Van de Peruvanen.
DE oude kleedingh, maniere van leven, regeeringe der Koningen, en oeffeninge van godsdienst der Inboorlingen van het gout- en silver-rijcke Peru, is door de straffe regeeringe, en gout-sucht der Spaensche Overheden veel verandert, ja meestendeel vernietight.
De Peruvanen gingen meest naeckt behalven de schamelheyt bedeckt houdende: de Vrouwen droegen lange rocken, de welcke sy met breede banden om het bovenlijf bevestighden: Sy hadden oock een manteltje om den hals, dat voor met goude of silvere haecken vast gemaeckt wierdt.
Voor en alleer dit volck onder een eenhoofdige regeeringe gebracht wierdt, warense onsedigh, woest en onmenschelijck van manieren: doch onder de heerschappye van haer Koningen hebbense geleert Menschelijcker en civielder te leven.
Aen een yeder wiert soo veel landts, om Maiz aen te teelen, uytgedeelt als hy met sijn huysgesin bearbeyden konde: oock was den ledigh ganck en 't schoyen door strickte wetten verboden.
De Huwelijcken wierden op volgende wijse voltrocken: De Koningh ondersocht alle Iaren ofte om het tweede Iaer wie huwbaer was, te weten: de Mans-persoonen van 24, en de Vrouws-persoonen van 18 Iaren: daer na een seeckere dagh gestelt zijnde, wierden eerst die van de Koninghlijcke linie door de Koningh selfs te samen verbonden: de volgende dagen wiert het selve door des Koninghs Dienaers aen het gemeene volck gepleeght: aldus t'samen gehecht, wierden eenige dagen ten huyse van des Bruydegoms Ouders, met eeten, drincken, en vrolijckheyt doorgebracht. De outste Soon des Koninghs, en alsoo erfgenaem van 't rijck, wierdt aen sijn oudste Suster uytgehijlickt, of wanneer dese onvruchtbaer was, wierdt hem de tweede, derde, &c. toegevoeght: maer by gebreck van dese nam hy een van het naeste bloetverwantschap.

[Opgeslagen items]
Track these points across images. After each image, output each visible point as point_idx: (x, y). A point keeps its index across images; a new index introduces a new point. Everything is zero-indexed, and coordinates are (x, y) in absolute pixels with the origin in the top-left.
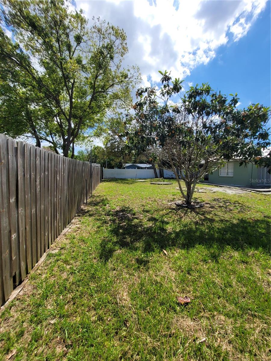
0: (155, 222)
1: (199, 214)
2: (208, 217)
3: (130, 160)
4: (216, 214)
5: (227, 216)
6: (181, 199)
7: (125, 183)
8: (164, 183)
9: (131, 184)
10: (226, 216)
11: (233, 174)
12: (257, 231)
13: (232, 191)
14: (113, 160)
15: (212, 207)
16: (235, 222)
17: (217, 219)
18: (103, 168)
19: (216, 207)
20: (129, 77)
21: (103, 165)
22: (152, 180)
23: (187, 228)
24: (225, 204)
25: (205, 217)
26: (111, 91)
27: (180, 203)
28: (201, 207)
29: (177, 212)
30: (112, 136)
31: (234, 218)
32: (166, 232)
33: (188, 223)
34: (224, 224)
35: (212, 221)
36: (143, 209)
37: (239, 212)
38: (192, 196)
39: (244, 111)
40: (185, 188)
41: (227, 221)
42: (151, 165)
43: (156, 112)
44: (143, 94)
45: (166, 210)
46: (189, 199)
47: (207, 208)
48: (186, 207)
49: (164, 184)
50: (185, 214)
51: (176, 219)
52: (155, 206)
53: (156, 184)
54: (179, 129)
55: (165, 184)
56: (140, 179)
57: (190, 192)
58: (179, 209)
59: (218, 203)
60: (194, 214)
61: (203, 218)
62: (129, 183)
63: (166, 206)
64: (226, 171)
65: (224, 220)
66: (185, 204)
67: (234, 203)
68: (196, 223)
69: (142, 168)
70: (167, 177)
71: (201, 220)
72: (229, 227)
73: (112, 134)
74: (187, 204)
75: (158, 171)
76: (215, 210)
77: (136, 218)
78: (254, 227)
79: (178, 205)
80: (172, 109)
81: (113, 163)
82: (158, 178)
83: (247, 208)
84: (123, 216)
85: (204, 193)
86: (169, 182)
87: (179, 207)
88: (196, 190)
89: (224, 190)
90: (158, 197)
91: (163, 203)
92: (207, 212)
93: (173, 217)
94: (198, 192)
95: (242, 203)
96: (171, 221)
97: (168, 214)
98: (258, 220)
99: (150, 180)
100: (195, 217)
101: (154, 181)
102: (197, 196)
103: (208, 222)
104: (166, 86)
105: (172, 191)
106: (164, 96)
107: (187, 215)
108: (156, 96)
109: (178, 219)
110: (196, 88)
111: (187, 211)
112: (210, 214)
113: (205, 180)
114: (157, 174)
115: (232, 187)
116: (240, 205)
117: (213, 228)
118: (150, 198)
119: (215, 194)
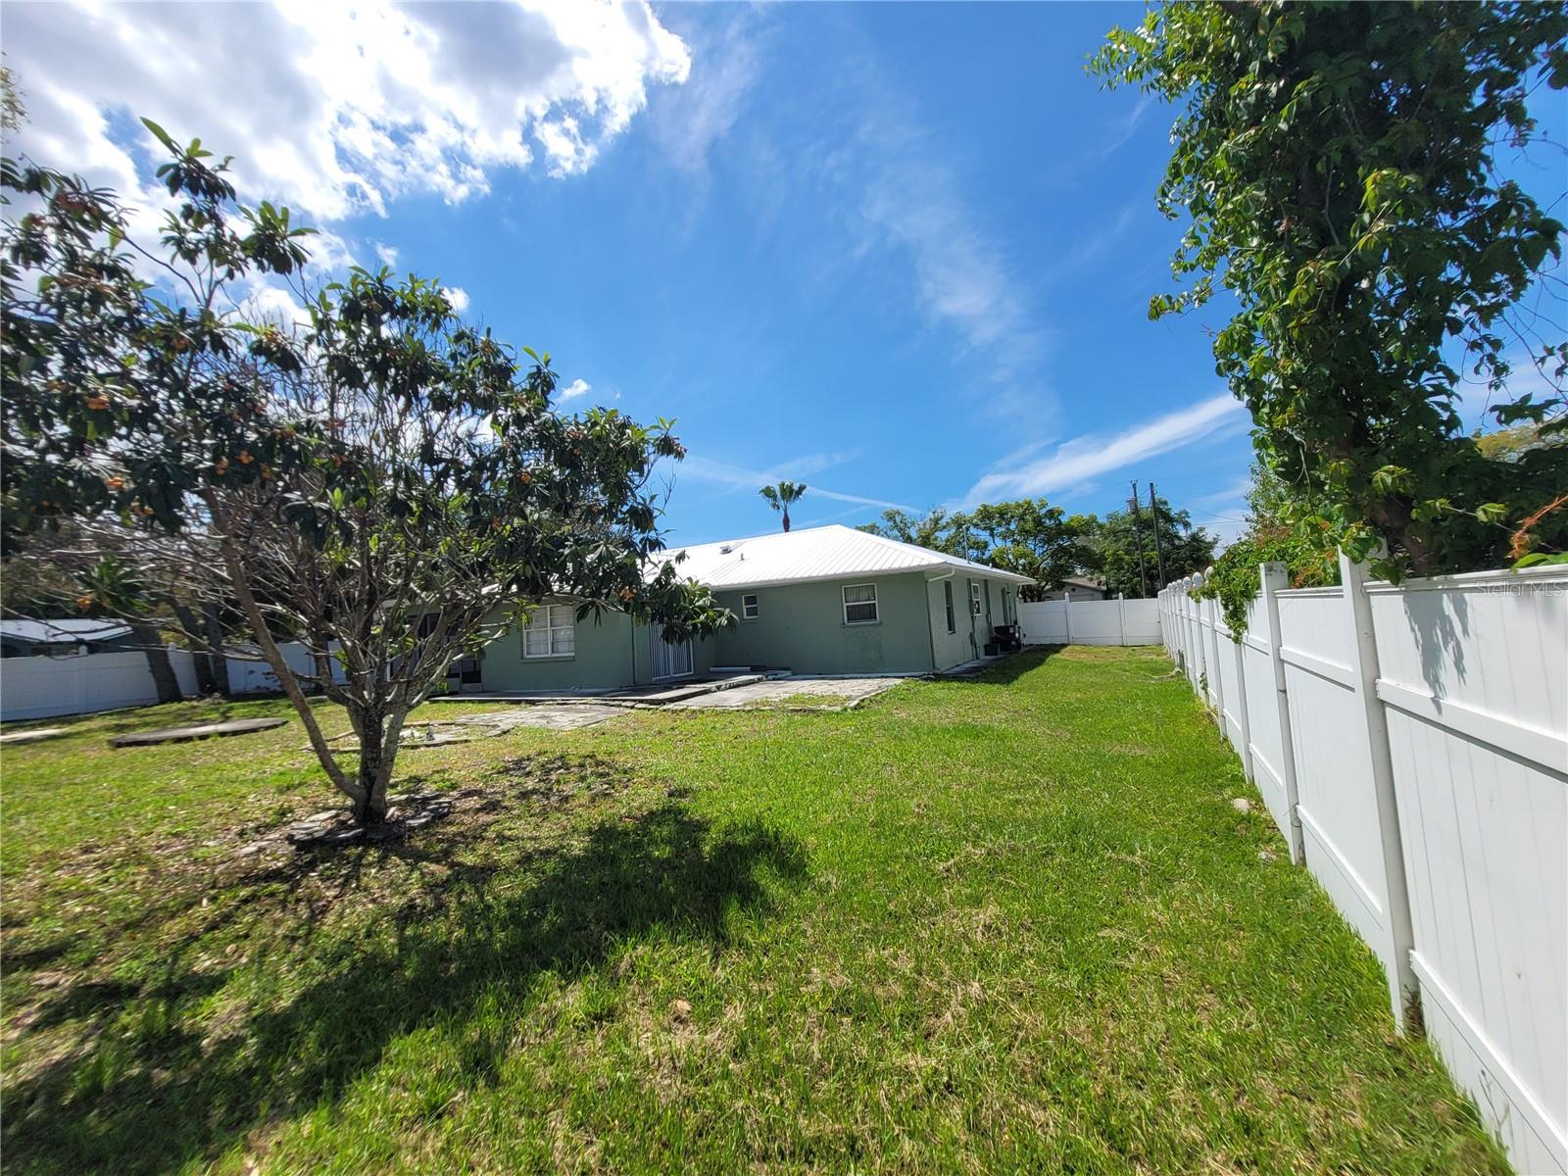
0: (105, 1015)
1: (426, 859)
2: (469, 859)
4: (504, 837)
5: (548, 833)
6: (331, 802)
8: (222, 727)
10: (544, 832)
11: (572, 648)
12: (648, 856)
13: (572, 716)
16: (578, 846)
17: (506, 857)
19: (506, 804)
22: (132, 720)
23: (346, 963)
25: (452, 865)
27: (316, 826)
28: (440, 817)
29: (292, 891)
31: (575, 830)
32: (196, 1053)
33: (356, 931)
34: (536, 871)
35: (486, 872)
37: (593, 800)
38: (388, 776)
41: (547, 853)
43: (131, 331)
45: (213, 899)
46: (375, 796)
47: (467, 819)
48: (357, 841)
49: (223, 734)
51: (280, 932)
52: (127, 892)
53: (157, 742)
54: (287, 451)
55: (235, 733)
57: (376, 757)
58: (311, 865)
59: (516, 780)
60: (397, 866)
61: (441, 871)
63: (222, 867)
64: (550, 633)
65: (536, 850)
66: (352, 828)
67: (582, 766)
68: (408, 915)
70: (251, 688)
71: (432, 887)
72: (555, 878)
74: (359, 823)
75: (178, 653)
76: (501, 817)
78: (638, 846)
79: (303, 846)
80: (247, 338)
82: (180, 699)
83: (621, 776)
85: (459, 746)
86: (265, 712)
87: (315, 850)
88: (417, 734)
89: (543, 717)
90: (164, 828)
91: (198, 853)
92: (464, 836)
93: (264, 927)
94: (428, 746)
95: (606, 759)
96: (244, 960)
97: (227, 919)
98: (652, 813)
99: (113, 721)
100: (402, 885)
101: (146, 724)
102: (414, 771)
103: (467, 887)
104: (200, 214)
105: (279, 763)
106: (193, 262)
107: (358, 887)
108: (123, 242)
109: (298, 929)
110: (380, 281)
111: (358, 863)
112: (477, 846)
113: (464, 681)
114: (173, 675)
115: (573, 700)
116: (600, 770)
117: (489, 908)
118: (87, 850)
119: (509, 738)
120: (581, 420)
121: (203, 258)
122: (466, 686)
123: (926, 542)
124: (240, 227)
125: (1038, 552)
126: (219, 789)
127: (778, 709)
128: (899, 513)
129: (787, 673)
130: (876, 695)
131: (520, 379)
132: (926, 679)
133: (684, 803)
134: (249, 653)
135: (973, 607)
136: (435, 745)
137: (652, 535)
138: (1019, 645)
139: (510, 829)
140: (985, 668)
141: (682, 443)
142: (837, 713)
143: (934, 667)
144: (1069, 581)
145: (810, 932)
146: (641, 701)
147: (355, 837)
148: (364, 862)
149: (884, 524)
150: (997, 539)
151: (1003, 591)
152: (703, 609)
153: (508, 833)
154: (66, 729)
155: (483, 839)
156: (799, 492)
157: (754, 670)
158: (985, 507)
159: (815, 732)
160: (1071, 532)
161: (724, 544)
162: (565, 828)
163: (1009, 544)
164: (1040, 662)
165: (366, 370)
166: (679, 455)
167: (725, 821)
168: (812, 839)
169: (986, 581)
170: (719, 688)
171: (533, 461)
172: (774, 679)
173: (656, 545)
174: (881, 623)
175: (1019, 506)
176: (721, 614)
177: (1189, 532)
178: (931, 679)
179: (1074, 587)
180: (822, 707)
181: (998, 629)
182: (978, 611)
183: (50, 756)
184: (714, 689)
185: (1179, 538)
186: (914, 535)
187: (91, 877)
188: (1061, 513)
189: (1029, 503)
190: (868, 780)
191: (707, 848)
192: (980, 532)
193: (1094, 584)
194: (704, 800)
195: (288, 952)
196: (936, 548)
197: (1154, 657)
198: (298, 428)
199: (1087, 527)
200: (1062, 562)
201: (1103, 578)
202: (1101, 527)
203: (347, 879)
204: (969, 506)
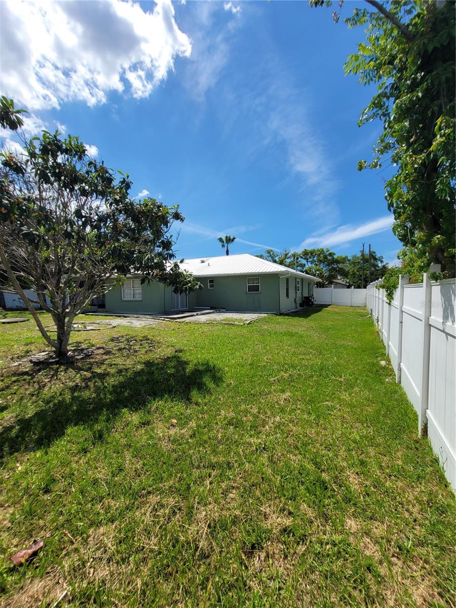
1: (83, 370)
2: (99, 371)
4: (111, 364)
5: (129, 363)
6: (46, 349)
8: (4, 320)
10: (128, 362)
11: (141, 296)
12: (166, 373)
13: (140, 322)
15: (108, 353)
16: (139, 367)
17: (112, 371)
19: (114, 352)
23: (51, 405)
24: (127, 344)
25: (92, 373)
27: (41, 357)
28: (88, 356)
29: (32, 379)
31: (139, 362)
33: (56, 393)
34: (123, 376)
35: (105, 375)
37: (146, 352)
38: (67, 340)
41: (127, 370)
45: (2, 380)
46: (63, 347)
47: (98, 357)
48: (56, 363)
49: (4, 323)
50: (52, 378)
51: (27, 392)
55: (9, 323)
57: (63, 333)
58: (39, 370)
59: (118, 344)
60: (71, 372)
61: (88, 374)
63: (5, 370)
64: (132, 291)
65: (124, 369)
66: (54, 358)
67: (142, 340)
68: (75, 388)
70: (14, 307)
71: (85, 380)
72: (131, 378)
74: (57, 357)
76: (111, 357)
78: (162, 369)
79: (36, 364)
83: (157, 344)
85: (96, 331)
87: (40, 365)
88: (80, 326)
89: (129, 322)
92: (97, 363)
93: (22, 391)
94: (84, 331)
95: (151, 338)
96: (14, 401)
97: (8, 387)
98: (168, 358)
100: (73, 379)
102: (79, 339)
103: (98, 380)
107: (57, 379)
109: (34, 392)
110: (55, 136)
111: (57, 371)
112: (102, 366)
113: (98, 308)
115: (141, 316)
116: (149, 342)
117: (106, 387)
119: (115, 329)
120: (142, 203)
122: (99, 309)
123: (281, 263)
125: (324, 269)
127: (220, 323)
128: (272, 251)
129: (224, 310)
130: (257, 320)
131: (116, 183)
132: (276, 315)
133: (180, 354)
134: (11, 291)
135: (296, 289)
136: (87, 330)
137: (171, 252)
138: (313, 304)
139: (115, 361)
140: (299, 312)
141: (183, 215)
142: (241, 326)
143: (280, 310)
144: (335, 281)
145: (222, 399)
146: (167, 318)
147: (56, 361)
148: (59, 370)
149: (265, 255)
150: (309, 263)
151: (309, 283)
152: (190, 282)
153: (113, 362)
155: (104, 364)
156: (233, 240)
157: (211, 309)
158: (305, 250)
159: (232, 332)
160: (337, 262)
161: (202, 259)
162: (135, 361)
163: (313, 265)
164: (320, 310)
166: (182, 220)
167: (195, 361)
169: (302, 279)
170: (197, 314)
171: (121, 218)
172: (219, 312)
173: (172, 256)
174: (261, 293)
175: (318, 250)
176: (197, 284)
177: (382, 265)
178: (278, 315)
179: (337, 283)
180: (236, 323)
181: (305, 298)
182: (298, 290)
185: (378, 267)
186: (277, 260)
188: (334, 254)
189: (322, 250)
190: (250, 349)
191: (188, 370)
192: (302, 260)
193: (344, 283)
194: (188, 354)
195: (31, 399)
196: (285, 266)
197: (362, 311)
198: (24, 199)
199: (344, 260)
200: (333, 273)
201: (348, 281)
202: (349, 260)
203: (53, 376)
204: (299, 250)
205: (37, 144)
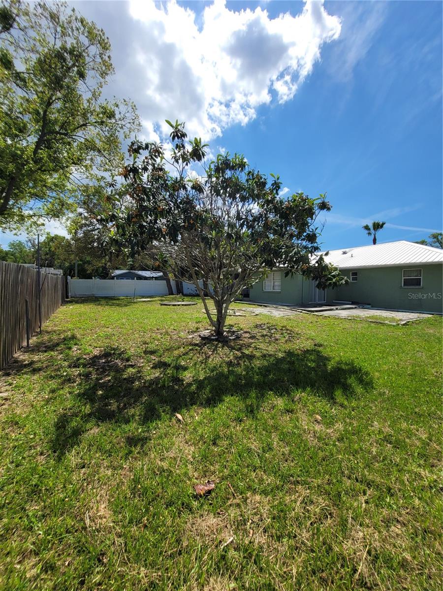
0: (164, 369)
1: (234, 349)
2: (247, 352)
3: (124, 264)
4: (256, 348)
5: (271, 349)
6: (209, 328)
7: (113, 305)
8: (183, 303)
9: (126, 305)
10: (270, 348)
11: (280, 288)
12: (306, 365)
14: (89, 263)
16: (280, 355)
17: (258, 354)
18: (69, 277)
19: (257, 338)
20: (117, 116)
21: (69, 272)
22: (164, 299)
23: (215, 373)
24: (269, 331)
25: (242, 353)
26: (81, 136)
27: (206, 334)
28: (238, 338)
29: (201, 350)
30: (86, 218)
31: (280, 350)
32: (183, 384)
33: (217, 365)
34: (267, 360)
35: (251, 357)
36: (144, 349)
37: (286, 341)
38: (224, 322)
39: (289, 201)
40: (213, 311)
41: (270, 355)
42: (161, 274)
43: (165, 187)
44: (141, 151)
45: (184, 348)
46: (220, 328)
47: (246, 340)
48: (216, 340)
49: (183, 305)
50: (213, 351)
51: (199, 360)
52: (166, 342)
53: (169, 305)
54: (201, 219)
55: (185, 305)
56: (143, 297)
57: (221, 316)
58: (205, 344)
59: (260, 331)
60: (226, 350)
61: (239, 354)
62: (121, 304)
63: (184, 340)
64: (272, 283)
65: (267, 354)
66: (214, 336)
67: (282, 329)
68: (230, 364)
69: (146, 278)
70: (188, 293)
71: (236, 358)
72: (273, 364)
73: (86, 214)
74: (217, 335)
75: (173, 283)
76: (256, 341)
77: (132, 366)
78: (303, 360)
79: (203, 338)
80: (191, 184)
81: (89, 269)
82: (173, 295)
83: (296, 335)
84: (106, 364)
86: (192, 300)
87: (206, 340)
88: (231, 312)
89: (269, 311)
90: (172, 327)
91: (180, 335)
92: (245, 345)
93: (195, 358)
94: (234, 316)
95: (290, 328)
97: (187, 353)
98: (308, 350)
99: (160, 298)
100: (228, 355)
101: (167, 300)
102: (231, 323)
103: (246, 360)
104: (180, 146)
105: (196, 315)
106: (178, 163)
107: (217, 353)
108: (163, 159)
110: (226, 157)
111: (216, 347)
112: (249, 349)
113: (244, 297)
114: (171, 288)
115: (279, 307)
116: (289, 332)
117: (253, 368)
118: (158, 329)
119: (258, 317)
120: (290, 199)
121: (180, 161)
122: (244, 298)
124: (189, 148)
126: (183, 319)
129: (369, 306)
130: (416, 320)
131: (268, 186)
133: (320, 349)
137: (315, 245)
142: (394, 326)
145: (374, 408)
146: (305, 310)
148: (218, 346)
152: (334, 276)
153: (258, 347)
154: (151, 299)
155: (251, 347)
156: (382, 226)
157: (353, 303)
162: (277, 349)
165: (221, 190)
166: (329, 209)
167: (337, 359)
168: (377, 374)
170: (337, 309)
171: (271, 216)
172: (362, 308)
173: (316, 249)
174: (423, 288)
176: (343, 279)
180: (386, 322)
183: (149, 305)
184: (335, 309)
187: (159, 336)
190: (408, 356)
191: (330, 367)
194: (328, 350)
198: (204, 211)
203: (214, 350)
205: (212, 166)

▸ Opgave: Neem het tekstfragment over de Peruanen hierboven volledig en letterlijk over.

▸ Oplossing:
Van de Peruvanen.
DE oude kleedingh, maniere van leven, regeeringe der Koningen, en oeffeninge van godsdienst der Inboorlingen van het gout- en silver-rijcke Peru, is door de straffe regeeringe, en gout-sucht der Spaensche Overheden veel verandert, ja meestendeel vernietight.
De Peruvanen gingen meest naeckt behalven de schamelheyt bedeckt houdende: de Vrouwen droegen lange rocken, de welcke sy met breede banden om het bovenlijf bevestighden: Sy hadden oock een manteltje om den hals, dat voor met goude of silvere haecken vast gemaeckt wierdt.
Voor en alleer dit volck onder een eenhoofdige regeeringe gebracht wierdt, warense onsedigh, woest en onmenschelijck van manieren: doch onder de heerschappye van haer Koningen hebbense geleert Menschelijcker en civielder te leven.
Aen een yeder wiert soo veel landts, om Maiz aen te teelen, uytgedeelt als hy met sijn huysgesin bearbeyden konde: oock was den ledigh ganck en 't schoyen door strickte wetten verboden.
De Huwelijcken wierden op volgende wijse voltrocken: De Koningh ondersocht alle Iaren ofte om het tweede Iaer wie huwbaer was, te weten: de Mans-persoonen van 24, en de Vrouws-persoonen van 18 Iaren: daer na een seeckere dagh gestelt zijnde, wierden eerst die van de Koninghlijcke linie door de Koningh selfs te samen verbonden: de volgende dagen wiert het selve door des Koninghs Dienaers aen het gemeene volck gepleeght: aldus t'samen gehecht, wierden eenige dagen ten huyse van des Bruydegoms Ouders, met eeten, drincken, en vrolijckheyt doorgebracht. De outste Soon des Koninghs, en alsoo erfgenaem van 't rijck, wierdt aen sijn oudste Suster uytgehijlickt, of wanneer dese onvruchtbaer was, wierdt hem de tweede, derde, &c. toegevoeght: maer by gebreck van dese nam hy een van het naeste bloetverwantschap.